The opportunity to better understand the Vietnam War was another reason my trips to the country remain so memorable. I visited scarred battlefields, toured critical sites like the makeshift POW camp at Hanoi’s Hoa Lo Prison, and even heard first-hand accounts when I had tea with a retired Vietnamese Air Force MiG 21 fighter pilot on a Kensington trip. Most critically, I worked to move beyond the Western-centric perspective I’d held of the dark period that the Vietnamese still refer to as “The Resistance War Against America.”

For homebound history buffs who wish to truly delve into the subject from a multitude of perspectives, check out Ken Burns’ ten-part, 18-hour documentary The Vietnam War – a truly epic audio-visual account that brings the conflict to life through interviews and archival footage.

Exploring a country through books and film, may not replace the joy of experiencing it first-hand. But while stuck at home and still harboring a fascination with the world, it’s a close second.

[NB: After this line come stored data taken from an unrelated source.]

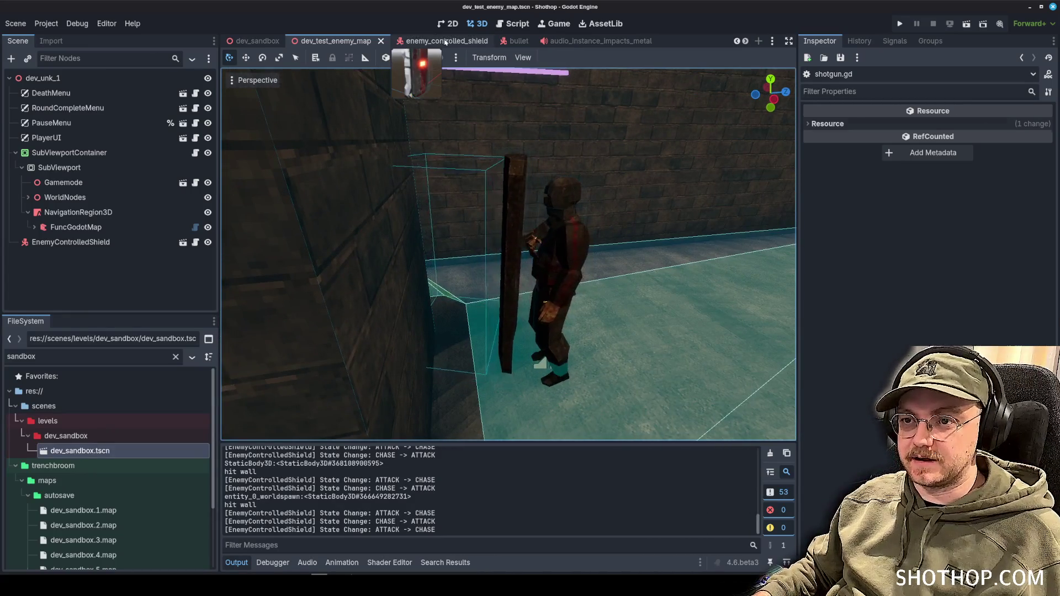
{"action": "left_click", "coordinate": [442, 40]}
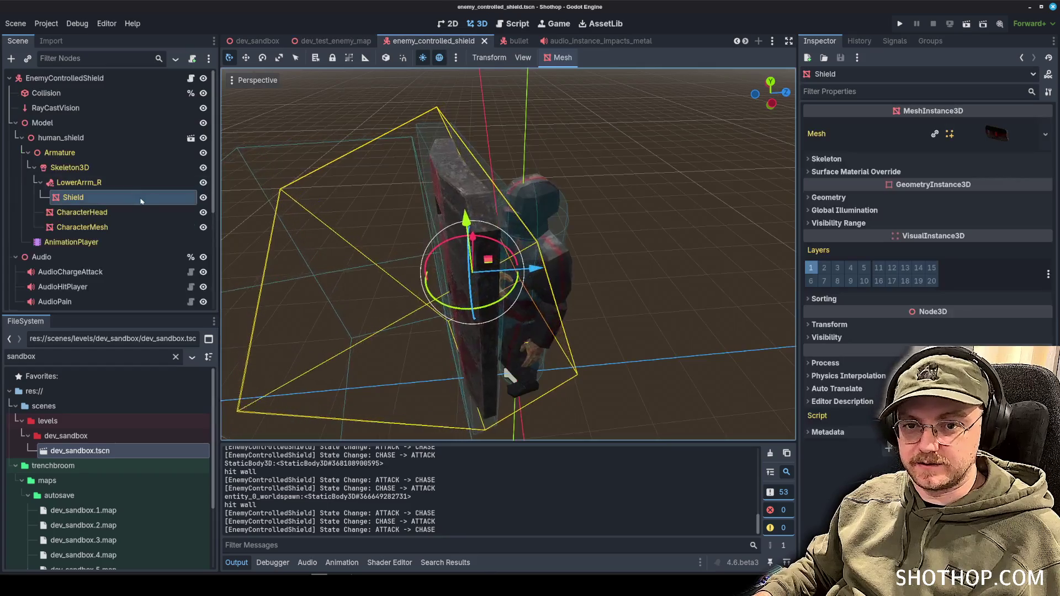
- Create a new StandardMaterial3D in the Shield's Surface Material Override slot 1
{"action": "left_click", "coordinate": [842, 174]}
{"action": "left_click", "coordinate": [997, 134]}
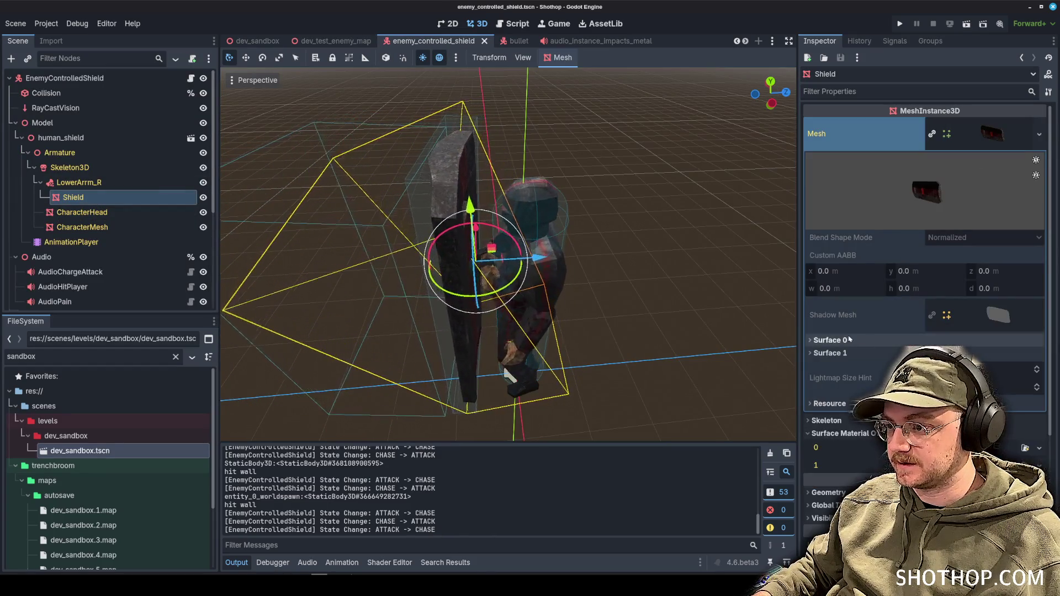
{"action": "left_click", "coordinate": [829, 353]}
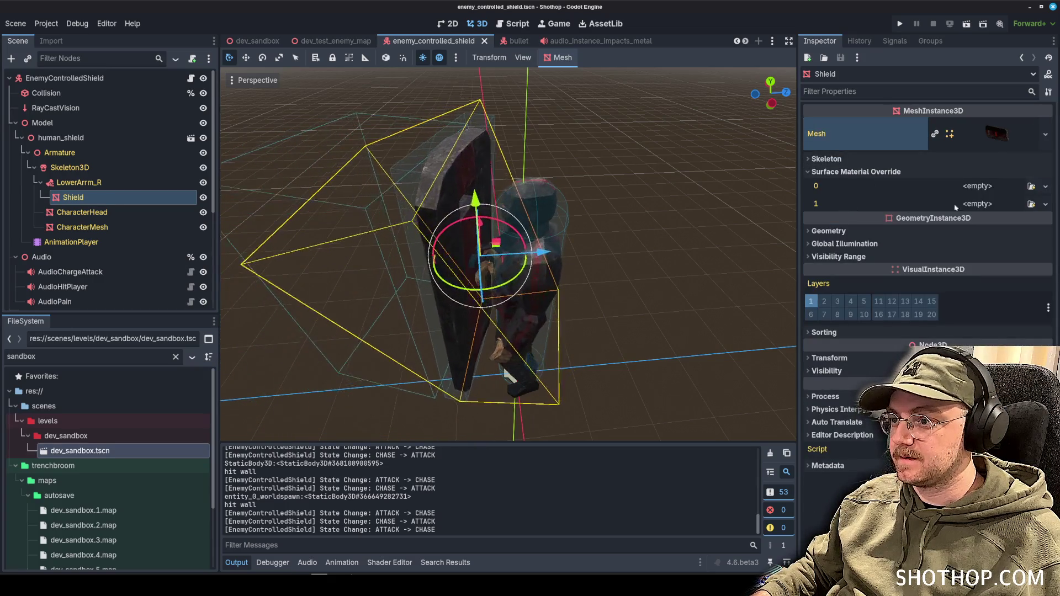
{"action": "left_click", "coordinate": [977, 204]}
{"action": "left_click", "coordinate": [1011, 307]}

5 Ways to Virtually Travel Vietnam

1. Read

If you’re looking for something to help bring some calm to the present then At Home in the World by Thich Nhat Hanh is a great read. Written by a Vietnamese monk and peace activist, you’ll find yourself traveling to rural Vietnam while also understanding the upheaval of war through a local’s perspective.

At Home in the World

2. Watch

Explore the hustle and bustle of Ho Chi Minh City’s outdoorsy street food culture on Netflix’s Street Food:Asia docuseries. It will leave you inspired to get creative in the kitchen

Street Food Asia

3. Cook

Take this time to tour Vietnam through its food. With no shortage of dishes to expand your palette you’ll find lots of recipes to try that aren’t just pho or banh mi.

Vietnamese Food

4. Drink

With the promise of warmer weather a fruit smoothie seems all the more refreshing, and Vietnamese smoothies are some of the best. Using fruits like avocado, jackfruit and dragonfruit mixed with condensed milk or yogurt creates sweet and creamy flavors that are perfect for mornings.

Avocado Smoothie

5. Discover

While taking this time to get re-acquainted with the countries we love. We’re discovering them all over again through virtual tours. Explore Vietnam in 360 and take in the sights and sounds of its Heritage Sites.